Monday, Jan. 18, 1982
Down-Home Quick Study
What they need now is a judge and not another advocate." In that phrase, an old friend of Richard Allen's summed up why the White House chose a true foreign policy neophyte, Deputy Secretary of State William P. Clark, as the new National Security Adviser. A California lawyer and rancher who wears boots with three-piece suits, Clark had to admit during confirmation hearings a year ago that he could not name the Prime Ministers of South Africa and Zimbabwe.
Since then Clark has earned respect throughout the Administration as a quick study and an able manager. He also won the friendship of Alexander Haig, whose job he may well have saved during the Secretary of State's testy bouts with Allen and the White House staff. Even more valuable for his new role as mediator, Clark took no public positions on issues that tend to divide the Reagan team into factions of pragmatists and ideologues. Says one official who knows Clark well: "Like the President, he believes we live in a world with one adversary, the Soviets. But he is pragmatic and doesn't impose that view to the exclusion of regional realities."
Clark, 50, owes every job of his 15-year public career to Ronald Reagan. He was running a law firm in his home town of Oxnard when they met during Reagan's 1966 gubernatorial campaign; the next year. Clark became Reagan's chief of staff. He devised a "mini-memo" system of single-page briefings, stamped INFORMATION or DECISION, so Reagan would know at a glance whether a response was needed. Among Clark's subordinates then were Edwin Meese III and Michael Deaver. Clark remains very friendly with both, but reminds listeners that they once worked for him. Another friend from that era is Defense Secretary Caspar Weinberger. That bond will be especially useful, in light of the frequent policy clashes between Weinberger and Haig.

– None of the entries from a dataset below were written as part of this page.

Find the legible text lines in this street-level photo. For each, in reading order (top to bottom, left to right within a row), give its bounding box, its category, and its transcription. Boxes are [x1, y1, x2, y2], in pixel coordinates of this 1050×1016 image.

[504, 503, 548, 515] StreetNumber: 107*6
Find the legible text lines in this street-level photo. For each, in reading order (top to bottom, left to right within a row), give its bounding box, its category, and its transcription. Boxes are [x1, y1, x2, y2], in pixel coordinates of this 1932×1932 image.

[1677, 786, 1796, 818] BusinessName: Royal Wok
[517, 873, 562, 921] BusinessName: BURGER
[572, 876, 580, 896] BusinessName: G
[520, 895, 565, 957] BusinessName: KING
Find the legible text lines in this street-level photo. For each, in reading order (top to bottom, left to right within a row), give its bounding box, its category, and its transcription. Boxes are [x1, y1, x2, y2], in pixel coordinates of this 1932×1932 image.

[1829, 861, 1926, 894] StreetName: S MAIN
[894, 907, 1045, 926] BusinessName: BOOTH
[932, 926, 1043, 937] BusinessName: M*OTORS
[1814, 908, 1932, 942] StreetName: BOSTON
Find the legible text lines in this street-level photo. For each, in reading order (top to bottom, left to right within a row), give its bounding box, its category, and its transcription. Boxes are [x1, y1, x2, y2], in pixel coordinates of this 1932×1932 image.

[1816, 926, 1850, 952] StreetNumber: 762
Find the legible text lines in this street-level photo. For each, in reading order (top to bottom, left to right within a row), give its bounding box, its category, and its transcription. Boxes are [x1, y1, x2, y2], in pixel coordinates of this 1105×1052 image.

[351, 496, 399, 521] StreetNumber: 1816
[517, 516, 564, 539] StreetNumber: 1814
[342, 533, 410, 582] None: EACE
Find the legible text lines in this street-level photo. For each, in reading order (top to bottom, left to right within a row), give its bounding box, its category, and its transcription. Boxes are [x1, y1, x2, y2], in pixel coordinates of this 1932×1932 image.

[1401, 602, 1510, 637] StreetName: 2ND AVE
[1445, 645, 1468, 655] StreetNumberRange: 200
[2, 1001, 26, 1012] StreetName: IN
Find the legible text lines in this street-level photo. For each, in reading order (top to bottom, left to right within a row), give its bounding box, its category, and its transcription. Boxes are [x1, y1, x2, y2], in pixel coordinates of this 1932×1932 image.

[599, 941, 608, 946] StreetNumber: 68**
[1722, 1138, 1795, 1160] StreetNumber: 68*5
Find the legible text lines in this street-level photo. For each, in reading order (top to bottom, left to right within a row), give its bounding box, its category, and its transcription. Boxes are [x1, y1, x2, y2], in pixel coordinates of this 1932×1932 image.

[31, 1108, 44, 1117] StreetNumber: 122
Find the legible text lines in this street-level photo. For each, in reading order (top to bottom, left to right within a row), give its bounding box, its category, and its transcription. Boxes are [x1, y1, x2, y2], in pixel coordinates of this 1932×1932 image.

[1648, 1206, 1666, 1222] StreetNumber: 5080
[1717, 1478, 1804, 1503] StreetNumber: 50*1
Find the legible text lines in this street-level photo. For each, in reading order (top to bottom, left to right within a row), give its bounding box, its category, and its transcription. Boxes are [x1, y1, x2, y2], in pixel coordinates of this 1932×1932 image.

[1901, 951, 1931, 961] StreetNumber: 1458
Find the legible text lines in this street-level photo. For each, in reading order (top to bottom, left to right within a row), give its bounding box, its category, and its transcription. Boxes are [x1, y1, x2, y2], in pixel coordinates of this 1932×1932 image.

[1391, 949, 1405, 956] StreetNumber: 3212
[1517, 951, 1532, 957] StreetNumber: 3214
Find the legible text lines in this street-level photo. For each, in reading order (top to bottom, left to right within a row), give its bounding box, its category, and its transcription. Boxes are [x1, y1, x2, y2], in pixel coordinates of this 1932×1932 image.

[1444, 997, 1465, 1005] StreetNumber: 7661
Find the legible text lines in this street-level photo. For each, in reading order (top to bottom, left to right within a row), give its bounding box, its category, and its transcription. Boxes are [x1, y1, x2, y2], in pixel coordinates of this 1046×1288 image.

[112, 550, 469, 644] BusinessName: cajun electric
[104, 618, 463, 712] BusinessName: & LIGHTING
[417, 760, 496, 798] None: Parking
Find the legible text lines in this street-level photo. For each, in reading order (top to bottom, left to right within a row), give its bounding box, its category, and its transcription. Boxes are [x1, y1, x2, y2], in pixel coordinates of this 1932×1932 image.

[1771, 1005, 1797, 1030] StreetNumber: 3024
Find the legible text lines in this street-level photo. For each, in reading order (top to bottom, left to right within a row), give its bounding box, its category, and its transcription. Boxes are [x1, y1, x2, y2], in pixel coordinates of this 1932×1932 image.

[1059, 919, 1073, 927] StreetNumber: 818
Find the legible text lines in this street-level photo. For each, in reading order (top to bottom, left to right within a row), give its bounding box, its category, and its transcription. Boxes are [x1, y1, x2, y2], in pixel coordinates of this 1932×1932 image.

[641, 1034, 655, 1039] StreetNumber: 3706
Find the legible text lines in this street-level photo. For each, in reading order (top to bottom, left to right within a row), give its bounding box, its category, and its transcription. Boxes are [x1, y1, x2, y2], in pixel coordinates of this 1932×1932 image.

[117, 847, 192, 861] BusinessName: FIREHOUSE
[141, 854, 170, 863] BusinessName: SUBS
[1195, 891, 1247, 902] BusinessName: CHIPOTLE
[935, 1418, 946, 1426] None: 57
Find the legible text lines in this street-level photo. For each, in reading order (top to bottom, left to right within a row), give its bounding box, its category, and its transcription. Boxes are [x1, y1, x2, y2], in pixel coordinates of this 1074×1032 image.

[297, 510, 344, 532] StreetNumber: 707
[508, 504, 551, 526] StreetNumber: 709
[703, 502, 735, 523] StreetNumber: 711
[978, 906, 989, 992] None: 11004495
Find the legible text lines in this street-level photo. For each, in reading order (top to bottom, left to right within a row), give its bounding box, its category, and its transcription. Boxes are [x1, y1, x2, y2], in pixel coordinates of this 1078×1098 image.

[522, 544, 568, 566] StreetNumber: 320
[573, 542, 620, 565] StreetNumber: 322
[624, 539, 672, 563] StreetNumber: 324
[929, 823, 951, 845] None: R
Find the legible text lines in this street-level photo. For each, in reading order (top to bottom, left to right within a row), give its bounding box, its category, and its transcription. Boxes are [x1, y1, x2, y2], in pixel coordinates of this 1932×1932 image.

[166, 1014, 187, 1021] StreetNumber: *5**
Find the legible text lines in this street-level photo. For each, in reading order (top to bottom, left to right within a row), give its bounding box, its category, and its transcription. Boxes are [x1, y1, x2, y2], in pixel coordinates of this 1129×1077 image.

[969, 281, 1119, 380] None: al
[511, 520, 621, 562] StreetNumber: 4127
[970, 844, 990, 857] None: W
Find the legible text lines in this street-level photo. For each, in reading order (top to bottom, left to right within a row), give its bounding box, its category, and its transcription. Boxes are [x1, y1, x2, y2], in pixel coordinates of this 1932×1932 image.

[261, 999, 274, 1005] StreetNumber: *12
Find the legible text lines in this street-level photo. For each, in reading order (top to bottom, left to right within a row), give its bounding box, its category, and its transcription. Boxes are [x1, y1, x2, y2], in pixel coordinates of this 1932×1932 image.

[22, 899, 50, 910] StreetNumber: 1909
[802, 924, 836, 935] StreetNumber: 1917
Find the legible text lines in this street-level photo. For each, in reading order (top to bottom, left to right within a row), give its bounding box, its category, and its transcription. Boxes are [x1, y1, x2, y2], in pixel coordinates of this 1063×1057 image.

Reagan named Clark a superior court judge in 1969, prompting a public uproar because Clark had dropped out of two colleges (Stanford and the University of Santa Clara) and out of Loyola Law School in 1955. He passed the bar exam only on his second try, yet Reagan promoted him twice more, to the California supreme court in 1972. As a justice, Clark was meticulous and efficient. Says a former law clerk: "He spent a lot of time streamlining the language in his opinions, to get rid of the 'thats' and 'whiches' and anything else superfluous." Clark, a family man with five children, loves the rural life. Preferring the bench to politics, he declined to join Reagan's presidential campaign team and turned down key jobs at Agriculture and the CIA before agreeing to serve as Haig's deputy.
At State, he was in the office by 7 a.m. every day. He was candid with the press, unpretentious with colleagues and courteous with visitors, whom he often escorted to and from his office door. Slow-spoken and ruminative, with an open face and piercing eyes, Clark amiably acknowledges his limitations, but underplays his ambitions. He has proved an adept student of the protocols of Washington. Asked last week about his lack of credentials, he refused to take the bait. His answer: "I have left that determination to the man who made the decision, namely the President of the United States."